> _Task set_:
A. Which systems does the forum thread on space fighter design name as the dominant design requirements that any spaceship will require?
B. Can you carry the forum thread on space fighter design forward past its final line?

> _Page extract_:
Re: Space warfare- fighter ship design


Logan Kearsley wrote:
>"IsaacKuo" <mechdan@xxxxxxxxx> wrote in message
>news:1126017573.398491.152820@xxxxxxxxxxxxxxxxxxxxxxxxxxxxxxx

>>Logan Kearsley wrote:
>>>I think I have come up with a fairly good design for
>>>defensive ship/drone for space warfare.
>>>Tell me what you think:

>>I think you've started with the wrong priorities.
>>If the design of military equipment so far is any
>>indication, a space warship will be first and
>>foremost a spaceship, and a weapons platform
>>a distant second.

>>The dominant design requirements will be those
>>which any spaceship will require--the drive systems,
>>power systems, thermal regulation systems, radiation
>>management, and life support (if manned). In

>Right, I agree with most of that. I wasn't thinking of this as being a
>primary space battleship, though, just a fighter.

Even "fighters" need a propulsion system, and all of
the other stuff. The challenges are even greater,
because it is either small and/or cheap and/or compact,
or they aren't "fighters", in any traditional sense.

>Either something that, if
>manned, would be launched from a larger space warship, or, if unmanned,
>would be launched from a manned fighter that just acts as a bus to get them
>to the battle and a control center, which would in turn be launched from the
>main warship.

I fail to see how this somehow removes any need for an
effective propulsion system.

One possibility which I have toyed around with is that
of externally powered space "fighters". It's a technologically
sexy idea--you put the big power reactors on your "carrier",
and it beams power to the little "fighters". Unfortunately,
when I ran the numbers it looked like the sheer amount of
power required made it very unfavorable looking compared
to local power generation (in the form of nuclear pulse units;
VERY powerful!).

>>particular, the drive system will impose the
>>fundamental design of the spaceship.

>On the internals, I'll agree with that. As far as the exterior, though, most
>of the time you could just expand the sphere until it's big enough to hold
>whatever shape and size of engine you want.

As I noted below, with the example of a nuclear rocket,
it's not necessarily just a matter of physically fitting
the drive inside your ship's hull. Other advanced
propulsion concepts also have such design constraints.

Ablative Orion style propulsion, one of my favorites,
is by definition external, and dominates outer hull of
the spacecraft. Even traditional orion style propulsion
dominates at least one side of the craft. Magsail
propulsion involves a huge exposed wire loop. M2P2
propulsion engulfs the spacecraft within plasma
which obviously has profound design implications
for all of the sensors and weapon systems.

>>>The weaponry would consist of a phased array of
>>>laser diodes covering nearly the entire surface of
>>>the sphere.

>>It may be impossible to acheive coherence in the first
>>place, but even assuming the technology is acheived,
>>it may be impossible in practice to maintain coherence
>>while under enemy laser fire.

>Can you explain why?

Because pulses of enemy laser fire will induce vibrations
and thermal stresses which plausibly make it impossible
to maintain a coherent beam.

>Saying that this is the case, that just says to me that certain fighters
>will be restricted in the direction of their fire until other ships can take
>out / distract the offending enemy laser.

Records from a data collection
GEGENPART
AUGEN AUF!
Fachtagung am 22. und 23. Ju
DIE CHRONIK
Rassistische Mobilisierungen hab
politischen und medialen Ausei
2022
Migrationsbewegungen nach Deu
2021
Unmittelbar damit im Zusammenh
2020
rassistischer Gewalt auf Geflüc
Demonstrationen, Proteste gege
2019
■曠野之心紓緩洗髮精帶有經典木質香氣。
---
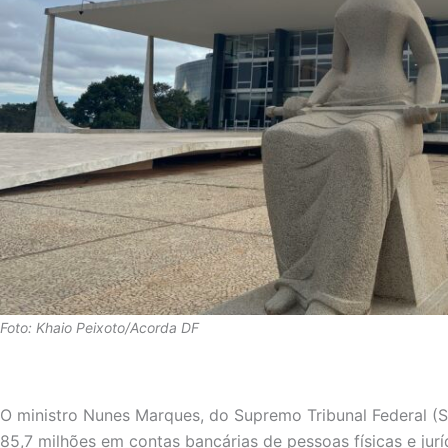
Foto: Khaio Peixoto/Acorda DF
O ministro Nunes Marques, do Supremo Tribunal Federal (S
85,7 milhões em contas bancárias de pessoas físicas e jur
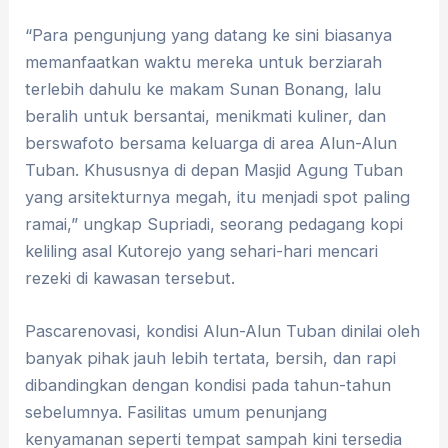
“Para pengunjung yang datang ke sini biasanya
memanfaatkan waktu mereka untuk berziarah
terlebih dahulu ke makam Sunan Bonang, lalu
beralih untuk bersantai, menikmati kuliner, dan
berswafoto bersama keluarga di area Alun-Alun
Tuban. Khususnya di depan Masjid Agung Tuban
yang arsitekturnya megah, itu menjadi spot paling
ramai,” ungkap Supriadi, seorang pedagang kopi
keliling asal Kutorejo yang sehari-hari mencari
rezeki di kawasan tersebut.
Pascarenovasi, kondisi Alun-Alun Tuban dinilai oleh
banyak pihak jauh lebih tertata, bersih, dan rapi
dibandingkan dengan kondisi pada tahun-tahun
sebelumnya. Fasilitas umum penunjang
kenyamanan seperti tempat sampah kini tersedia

> _Task-by-task answers_:
A.
- Drive systems
- Power systems
- Thermal regulation systems
- Radiation management
- Life support (if manned)

B.
The problem is that it's plausible for the lasers to
simultaneously be take each other out.

Both side's lasers could be defocused too much to
effectively deal out directly damaging firepower, but
to nevertheless still have sufficient firepower to
defocus the other side's lasers. In the meantime,
other weapon systems may be dealing out the decisive
blows.

>>Fish-eye lens cameras would be of dubious value, since
>>they'd have low resolution and sensitivity. Large
>>aperture telescopic optics would give you high resolution
>>and high sensitivity. Sure, it takes time to scan all
>>around, but distances in space are very very big, and
>>as such it takes a long time for stuff to move across
>>one's field of view.

>Since I was assuming these to be sub-units, not self-sufficient battleships,
>I figured that in best conditions, they'd just have to be able to find a
>laser-painted target.

Over the distances of plausible space combat, you'd still
want telescopic optics. Consider that even with the puny
distances involved in today's terrestrial combat, laser
guided bombs/missiles use telescopic optics. (I'm not
talking about beam riders, of course.)

>>In real life, attitude adjustment flywheels tend to be
>>small and compact, so as to minimize the space and weight
>>used. However, we're talking about satellites which
>>carry little/no on board propellant.

>Well, I wanted quick reaction times to point the engine
>wherever needed.

Given the distances involved in plausible space combat,
I question the need. Stuff just doesn't move very fast
across the field of view.

>>For an interplanetary spaceship, there are going to be
>>large propellant tanks--some sort of internal circulation
>>propellers could provide attitude adjustment as long as
>>high precision isn't required.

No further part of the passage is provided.